- TRY IT -
Please continue the travel diary entry about the breakfast stop in Naung Pin, starting right after its last sentence.

**** PASSAGE TO READ

Wednesday 3 January 2018

Wedding breakfast and the tale of Ducks for sale


26th Oct 2017 Nyaung Pin Thar

Today we hit the road with our trusty driver U Yei Win, our guide Lay Win and head off for another interview in a jungle village called Nyaung Pin Thar.

On route, Lay Win, our guide, says he has a surprise breakfast laid on for us. Not more than a couple of miles past the military checkpoint at the end of Lonton, we come to a busy little village on the shores of the lake called Naung Pin. Children are running around barefooted, their faces smeared with a milky cream called 'thanaka' made from a ground tree bark, applied to protect them from the fierce sun which also functions as a method of beautification, perfume and skincare product, much like the women of the West use foundation and face cream. 

Child with traditional Thanaka

Nearly all the women and children and even some of the men use 'thanaka'. I wondered, how long has this tradition been going on for. I imagine it has been going on in this part of the world since mankind decided to colonise this tough terrain. 

A local family
The frenetic existence of village life was augmented with the sights, sounds and smells from lazy eyed free-roaming cattle. They have the demeanour of rightful owners of this madness and the people were just an annoyance like the flies buzzing around their proud heads. 

The goats, pigs, red jungle fowl (the ancestors of our domestic chickens) are all relaxed and going about their days unaware that any moment their short lives could drain away from the kiss of the butcher's blade or the falling of the housewife's axe. 

The ground is the shop front for this local trader

Irresistibly handsome, scabby and intelligent looking dogs are everywhere we go, always on the lookout for an opportunity to fill their aching stomachs but with an independent nature and display of pride that never allows them to beg for food. If no scraps were available to forage among the village detritus, a vacant dusty corner was always there for an opportune nap in the shade. 

All these creatures weaved their paths of life among the small shops and stalls selling everything imaginable and the smell of exotic foods from the ramshackle homes and huts fill the musty, jungle air.

********
**** GIVEN DATA

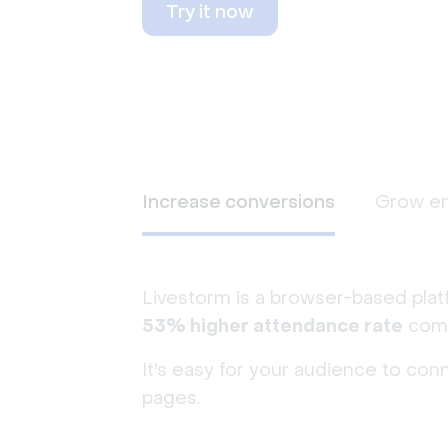
Try it now
Increase conversions
Grow e
Livestorm is a browser-based plat
53% higher attendance rate
comp
It's easy for your audience to con
pages.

********

- SOLVED PROBLEM -
It would be easy to be depressed seeing how the people live in these villages. There is no escaping the dire sanitation and lack of any real 
infrastructure and basic amenities that we in the west take for granted. But to be truthful they appeared happier and healthier than most of the people I know in the west. The only thing that separates us all is the fortune of where we are born. We all require food, a place to lay our head, friendship and health. The man riding through the dusty jungle lanes with a bike loaded with handmade wicker baskets feels the same emotions as I and puts his trousers on in the morning, one leg at a time, the same as I do. Although, I have the privilege after pulling on my Levi’s in the morning, followed by with clean socks and a pair of shoes, of which I’m spoiled by my range of choice. The man on the bike with the baskets has no shoes. Most of the villagers wear no shoes, or if lucky, a pair of flip-flops, their feet are hardened to leather by a lifetime of pounding the jungle ground.

The surprise that Lay Win told us about was that our team were to be guests of honour at a wedding breakfast for a handsome young couple from the village. A colourful marquee had been erected at the end of the village with a small stage, loud music and a dozen dining tables. Everyone was wearing their finest clothing. The white shirts were sparkling white and the beautiful longyis, elaborately embroidered with golden thread made these paupers transform into radiant princesses.



Lay Win, Pilar Bueno, Errol Fuller, Richard Thorns guest for a wedding breakfast
Shy smiles and giggles, hidden behind hands greeted us from the young girls and excited stares from the handsome men as we were escorted to our pride of place table settings where the bride and groom's parents were seated. Almost immediately a cue started to form to have photos taken with us. There we were, not looking our best, to say the least, sweaty and red-eyed from the lack of sleep and coffee, dressed in our field clothes and walking boots in a feeding frenzy of photo ops. The irony made me smile because I was more than honoured and privileged to have ‘my’ photo taken with these beautiful people.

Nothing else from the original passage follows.